LEVER LES PAROLES INSOUMISES : quand écrire, c'est agir (AKDT 2018)
Elles sont partout
les paroles insoumises.
Reste à les lever.
Claude Burneau, Instant d’Yeu (ed. Pays d’Herbes)
Constater, s’indigner, râler dans son coin ne suffisent pas. Les défaillances et le cynisme de ceux qui sont censés nous représenter poussent quelques-uns d’entre nous à poser des actes de désobéissance civile (accueil des réfugiés, placardage des panneaux publicitaires…). Erri de Luca, écrivain italien, accusé de sabotage dans une affaire où il militait pour la préservation d’un environnement menacé par la construction d’un TGV, Asli Erdogan emprisonnée pour ses idées, puis libérée et assignée à résidence après une mobilisation conséquente de la communauté internationale, font partie des auteurs de notre époque qui, non seulement gardent les yeux grands ouverts, mais qui ont également pris des risques pour faire savoir au reste du monde les menaces qui pèsent sur la démocratie.
(Titi en immersion avec les dames de la cuisine de l'Athénée de Neufchâteau)
Cet atelier d’écriture a invité les participants à partager leur regard sur le monde, un monde toujours à améliorer, toujours à refaire, et questionnera leur volonté d’agir concrètement.

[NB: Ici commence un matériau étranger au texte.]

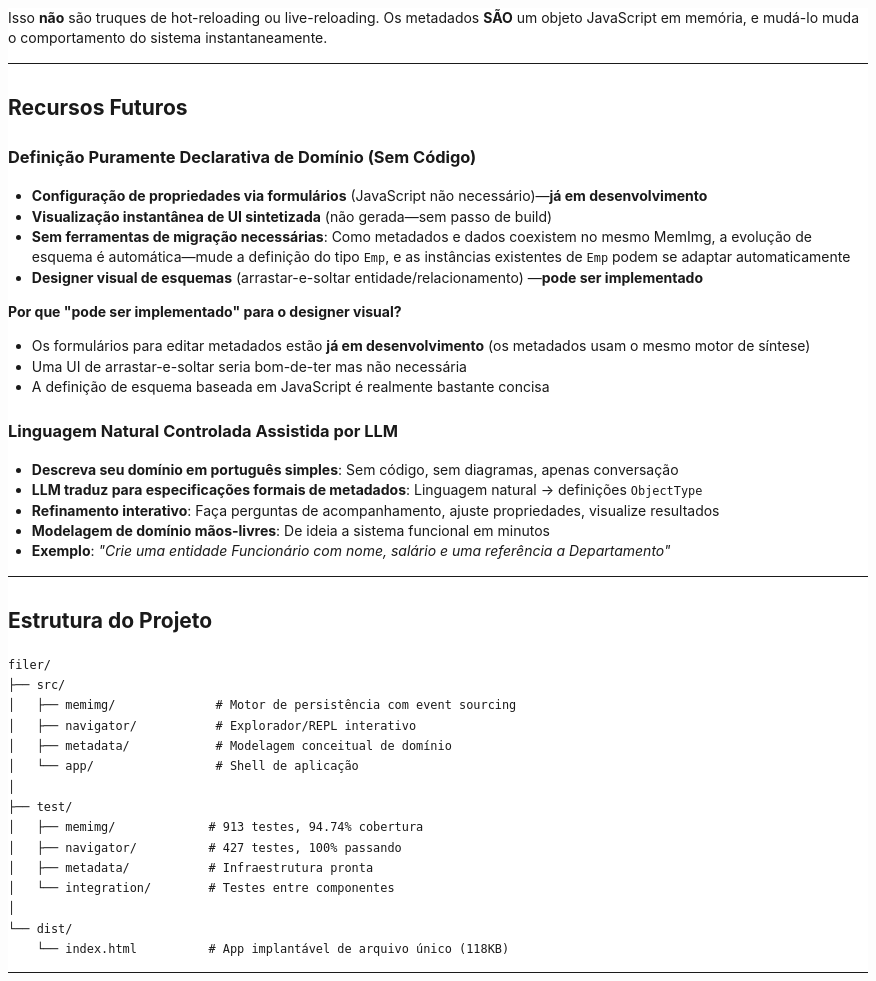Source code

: Isso **não** são truques de hot-reloading ou live-reloading. Os metadados **SÃO** um objeto JavaScript em memória, e mudá-lo muda o comportamento do sistema instantaneamente.

---

## Recursos Futuros

### Definição Puramente Declarativa de Domínio (Sem Código)

- **Configuração de propriedades via formulários** (JavaScript não necessário)—**já em desenvolvimento**
- **Visualização instantânea de UI sintetizada** (não gerada—sem passo de build)
- **Sem ferramentas de migração necessárias**: Como metadados e dados coexistem no mesmo MemImg, a evolução de esquema é automática—mude a definição do tipo `Emp`, e as instâncias existentes de `Emp` podem se adaptar automaticamente
- **Designer visual de esquemas** (arrastar-e-soltar entidade/relacionamento) —**pode ser implementado**

**Por que "pode ser implementado" para o designer visual?**

- Os formulários para editar metadados estão **já em desenvolvimento** (os metadados usam o mesmo motor de síntese)
- Uma UI de arrastar-e-soltar seria bom-de-ter mas não necessária
- A definição de esquema baseada em JavaScript é realmente bastante concisa

### Linguagem Natural Controlada Assistida por LLM

- **Descreva seu domínio em português simples**: Sem código, sem diagramas, apenas conversação
- **LLM traduz para especificações formais de metadados**: Linguagem natural → definições `ObjectType`
- **Refinamento interativo**: Faça perguntas de acompanhamento, ajuste propriedades, visualize resultados
- **Modelagem de domínio mãos-livres**: De ideia a sistema funcional em minutos
- **Exemplo**: *"Crie uma entidade Funcionário com nome, salário e uma referência a Departamento"*

---

## Estrutura do Projeto

```
filer/
├── src/
│   ├── memimg/              # Motor de persistência com event sourcing
│   ├── navigator/           # Explorador/REPL interativo
│   ├── metadata/            # Modelagem conceitual de domínio
│   └── app/                 # Shell de aplicação
│
├── test/
│   ├── memimg/             # 913 testes, 94.74% cobertura
│   ├── navigator/          # 427 testes, 100% passando
│   ├── metadata/           # Infraestrutura pronta
│   └── integration/        # Testes entre componentes
│
└── dist/
    └── index.html          # App implantável de arquivo único (118KB)
```

---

Des lectures d’auteurs, passés et présents, qui ont réussi à conjuguer littérature et mise en œuvre d’actions véritables, en adéquation avec leur pratique littéraire, alternaient avec des moments d’écriture sous contraintes libératrices qui pouvaient déboucher, pour ceux qui le désireraient, sur une action véritable (brigades d’intervention poétique, harangues, affichages de textes, manifestations décalées, pétitions, articles à publier dans la presse…).
Dans l’autre pièce, Rateau regardait la toile, entièrement blanche, au centre de laquelle Jonas avait seulement écrit, en très petits caractères, un mot qu’on pouvait déchiffrer, mais dont on ne savait s’il fallait y lire solitaire ou solidaire.

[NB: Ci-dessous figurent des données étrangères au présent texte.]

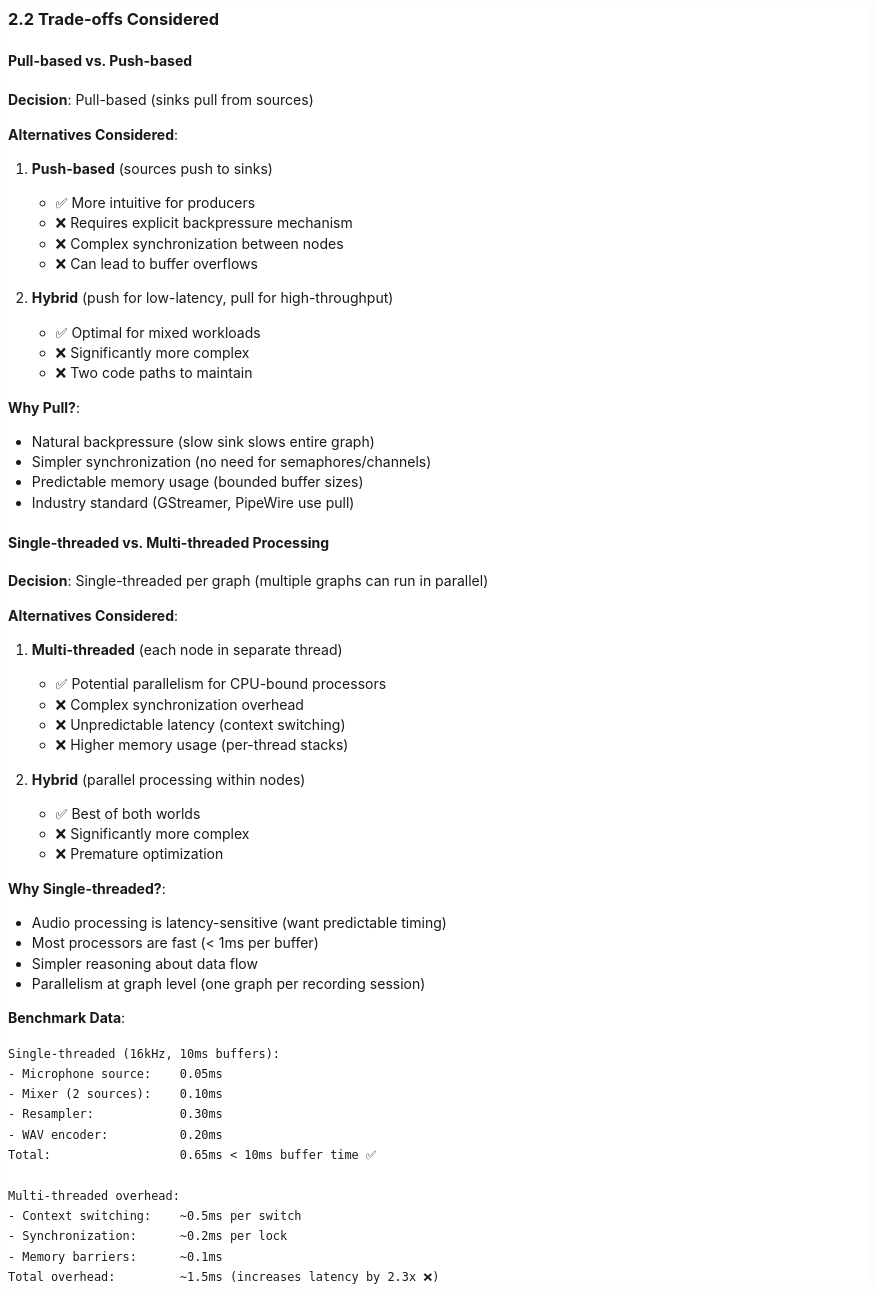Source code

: ### 2.2 Trade-offs Considered

#### Pull-based vs. Push-based

**Decision**: Pull-based (sinks pull from sources)

**Alternatives Considered**:
1. **Push-based** (sources push to sinks)
   - ✅ More intuitive for producers
   - ❌ Requires explicit backpressure mechanism
   - ❌ Complex synchronization between nodes
   - ❌ Can lead to buffer overflows

2. **Hybrid** (push for low-latency, pull for high-throughput)
   - ✅ Optimal for mixed workloads
   - ❌ Significantly more complex
   - ❌ Two code paths to maintain

**Why Pull?**:
- Natural backpressure (slow sink slows entire graph)
- Simpler synchronization (no need for semaphores/channels)
- Predictable memory usage (bounded buffer sizes)
- Industry standard (GStreamer, PipeWire use pull)

#### Single-threaded vs. Multi-threaded Processing

**Decision**: Single-threaded per graph (multiple graphs can run in parallel)

**Alternatives Considered**:
1. **Multi-threaded** (each node in separate thread)
   - ✅ Potential parallelism for CPU-bound processors
   - ❌ Complex synchronization overhead
   - ❌ Unpredictable latency (context switching)
   - ❌ Higher memory usage (per-thread stacks)

2. **Hybrid** (parallel processing within nodes)
   - ✅ Best of both worlds
   - ❌ Significantly more complex
   - ❌ Premature optimization

**Why Single-threaded?**:
- Audio processing is latency-sensitive (want predictable timing)
- Most processors are fast (< 1ms per buffer)
- Simpler reasoning about data flow
- Parallelism at graph level (one graph per recording session)

**Benchmark Data**:
```
Single-threaded (16kHz, 10ms buffers):
- Microphone source:    0.05ms
- Mixer (2 sources):    0.10ms
- Resampler:            0.30ms
- WAV encoder:          0.20ms
Total:                  0.65ms < 10ms buffer time ✅

Multi-threaded overhead:
- Context switching:    ~0.5ms per switch
- Synchronization:      ~0.2ms per lock
- Memory barriers:      ~0.1ms
Total overhead:         ~1.5ms (increases latency by 2.3x ❌)
```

Jonas ou l’artiste au travail, Albert Camus
Pratiquement :
Solitaire : des moments de découverte d’auteurs témoins et acteurs de leur temps pour attiser de belles flambées d’écriture allumées par les consignes. Les textes qui en ont émergé étaient partagés ensuite avec les autres dans un esprit de bienveillance, et servaient d’appui à une action à mener. Remarque : identifier et décider de régler son compte à la langue de bois est déjà une action en soi.
Solidaire : Ce qui fâche a été mis sur la table. Les pratiques pour les exposer au grand public ont été choisies librement selon les aptitudes et les volontés individuelles. Stéphane Georis et Emilienne Tempels, invités surprises, sont venus échanger avec nous au sujet de leurs pratiques « artivistes ».

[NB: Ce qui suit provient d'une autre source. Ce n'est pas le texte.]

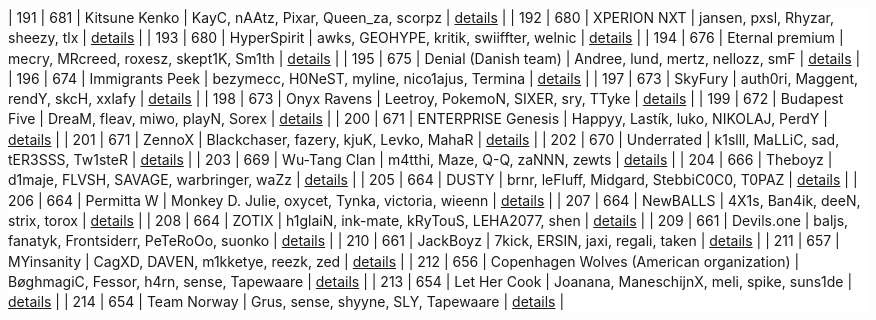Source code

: | 191      |    681 | Kitsune Kenko                             | KayC, nAAtz, Pixar, Queen_za, scorpz                        | [details](details/2025_02_28/0275--kitsune_kenko--kayc-naatz-pixar-queen_za-scorpz.md)                                  |
| 192      |    680 | XPERION NXT                               | jansen, pxsl, Rhyzar, sheezy, tlx                           | [details](details/2025_02_28/0276--xperion_nxt--jansen-pxsl-rhyzar-sheezy-tlx.md)                                       |
| 193      |    680 | HyperSpirit                               | awks, GEOHYPE, kritik, swiiffter, welnic                    | [details](details/2025_02_28/0277--hyperspirit--awks-geohype-kritik-swiiffter-welnic.md)                                |
| 194      |    676 | Eternal premium                           | mecry, MRcreed, roxesz, skept1K, Sm1th                      | [details](details/2025_02_28/0280--eternal_premium--mecry-mrcreed-roxesz-skept1k-sm1th.md)                              |
| 195      |    675 | Denial (Danish team)                      | Andree, lund, mertz, nellozz, smF                           | [details](details/2025_02_28/0282--denial__danish_team_--andree-lund-mertz-nellozz-smf.md)                              |
| 196      |    674 | Immigrants Peek                           | bezymecc, H0NeST, myline, nico1ajus, Termina                | [details](details/2025_02_28/0283--immigrants_peek--bezymecc-h0nest-myline-nico1ajus-termina.md)                        |
| 197      |    673 | SkyFury                                   | auth0ri, Maggent, rendY, skcH, xxlafy                       | [details](details/2025_02_28/0284--skyfury--auth0ri-maggent-rendy-skch-xxlafy.md)                                       |
| 198      |    673 | Onyx Ravens                               | Leetroy, PokemoN, SIXER, sry, TTyke                         | [details](details/2025_02_28/0285--onyx_ravens--leetroy-pokemon-sixer-sry-ttyke.md)                                     |
| 199      |    672 | Budapest Five                             | DreaM, fleav, miwo, playN, Sorex                            | [details](details/2025_02_28/0286--budapest_five--dream-fleav-miwo-playn-sorex.md)                                      |
| 200      |    671 | ENTERPRISE Genesis                        | Happyy, Lastík, luko, NIKOLAJ, PerdY                        | [details](details/2025_02_28/0287--enterprise_genesis--happyy-last_k-luko-nikolaj-perdy.md)                             |
| 201      |    671 | ZennoX                                    | Blackchaser, fazery, kjuK, Levko, MahaR                     | [details](details/2025_02_28/0288--zennox--blackchaser-fazery-kjuk-levko-mahar.md)                                      |
| 202      |    670 | Underrated                                | k1slll, MaLLiC, sad, tER3SSS, Tw1steR                       | [details](details/2025_02_28/0289--underrated--k1slll-mallic-sad-ter3sss-tw1ster.md)                                    |
| 203      |    669 | Wu-Tang Clan                              | m4tthi, Maze, Q-Q, zaNNN, zewts                             | [details](details/2025_02_28/0291--wu-tang_clan--m4tthi-maze-q-q-zannn-zewts.md)                                        |
| 204      |    666 | Theboyz                                   | d1maje, FLVSH, SAVAGE, warbringer, waZz                     | [details](details/2025_02_28/0292--theboyz--d1maje-flvsh-savage-warbringer-wazz.md)                                     |
| 205      |    664 | DUSTY                                     | brnr, leFluff, Midgard, StebbiC0C0, T0PAZ                   | [details](details/2025_02_28/0297--dusty--brnr-lefluff-midgard-stebbic0c0-t0paz.md)                                     |
| 206      |    664 | Permitta W                                | Monkey D. Julie, oxycet, Tynka, victoria, wieenn            | [details](details/2025_02_28/0298--permitta_w--monkey_d__julie-oxycet-tynka-victoria-wieenn.md)                         |
| 207      |    664 | NewBALLS                                  | 4X1s, Ban4ik, deeN, strix, torox                            | [details](details/2025_02_28/0299--newballs--4x1s-ban4ik-deen-strix-torox.md)                                           |
| 208      |    664 | ZOTIX                                     | h1glaiN, ink-mate, kRyTouS, LEHA2077, shen                  | [details](details/2025_02_28/0300--zotix--h1glain-ink-mate-krytous-leha2077-shen.md)                                    |
| 209      |    661 | Devils.one                                | baljs, fanatyk, Frontsiderr, PeTeRoOo, suonko               | [details](details/2025_02_28/0304--devils_one--baljs-fanatyk-frontsiderr-peterooo-suonko.md)                            |
| 210      |    661 | JackBoyz                                  | 7kick, ERSIN, jaxi, regali, taken                           | [details](details/2025_02_28/0305--jackboyz--7kick-ersin-jaxi-regali-taken.md)                                          |
| 211      |    657 | MYinsanity                                | CagXD, DAVEN, m1kketye, reezk, zed                          | [details](details/2025_02_28/0311--myinsanity--cagxd-daven-m1kketye-reezk-zed.md)                                       |
| 212      |    656 | Copenhagen Wolves (American organization) | BøghmagiC, Fessor, h4rn, sense, Tapewaare                   | [details](details/2025_02_28/0312--copenhagen_wolves__american_organization_--b_ghmagic-fessor-h4rn-sense-tapewaare.md) |
| 213      |    654 | Let Her Cook                              | Joanana, ManeschijnX, meli, spike, suns1de                  | [details](details/2025_02_28/0315--let_her_cook--joanana-maneschijnx-meli-spike-suns1de.md)                             |
| 214      |    654 | Team Norway                               | Grus, sense, shyyne, SLY, Tapewaare                         | [details](details/2025_02_28/0316--team_norway--grus-sense-shyyne-sly-tapewaare.md)                                     |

Important : même impertinentes, les actions qui pouvaient avoir lieu étaient toutes non-violentes.
L'atelier a eu lieu du 15 au 22 juillet 2018
Animé par Christine Van Acker, auteur, notamment, de La dernière convocation, pamphlet paru aux éditions du Cactus inébranlable, dans lequel elle annonce aux fonctionnaires du Forem qu’elle ne se rendra plus à aucune convocation de leur part. Ce qui fut écrit, fut fait.
Les insoumis 2018, à l'AKDT (Sarah, Titi, Gus, Anne, Alice, Valérie, Julie, Christine).
Soyez résolus à ne plus servir, et vous voilà libres. Je ne vous demande pas de le (le tyran) pousser, de l’ébranler, mais seulement de ne plus le soutenir, et vous le verrez, tel un grand colosse dont on a brisé la base, fondre sous son poids et se rompre.
Etienne de la Boétie, Discours sur la servitude volontaire, 1574
L'utopie n'est pas un point d'arrivée, mais un point de départ. On imagine et on veut réaliser un lieu qui n'existe pas.
Si mon opinion est un délit, je continuerai à le commettre.
Je continuerai mon opposition derrière le mur prescrit par le jugement. Mon corps est d'accord avec moi, comme d'habitude lorsque j'escalade une paroi.
Notre liberté ne se mesure pas à des horizons dégagés, mais à la cohérence entre mots et actions.
Si je ne le faisais pas, si je me taisais par convenance personnelle, préférant m'occuper de mes affaires, les mots se gâteraient dans ma bouche. Mon vocabulaire d'écrivain tomberait malade de réticence, de censure. Je perdrais la belle compagnie que me tient l'écriture depuis l'âge lointain de ma première petite histoire. Pour moi, en tant qu'écrivain et en tant que citoyen, la parole contraire est un devoir avant d'être un droit.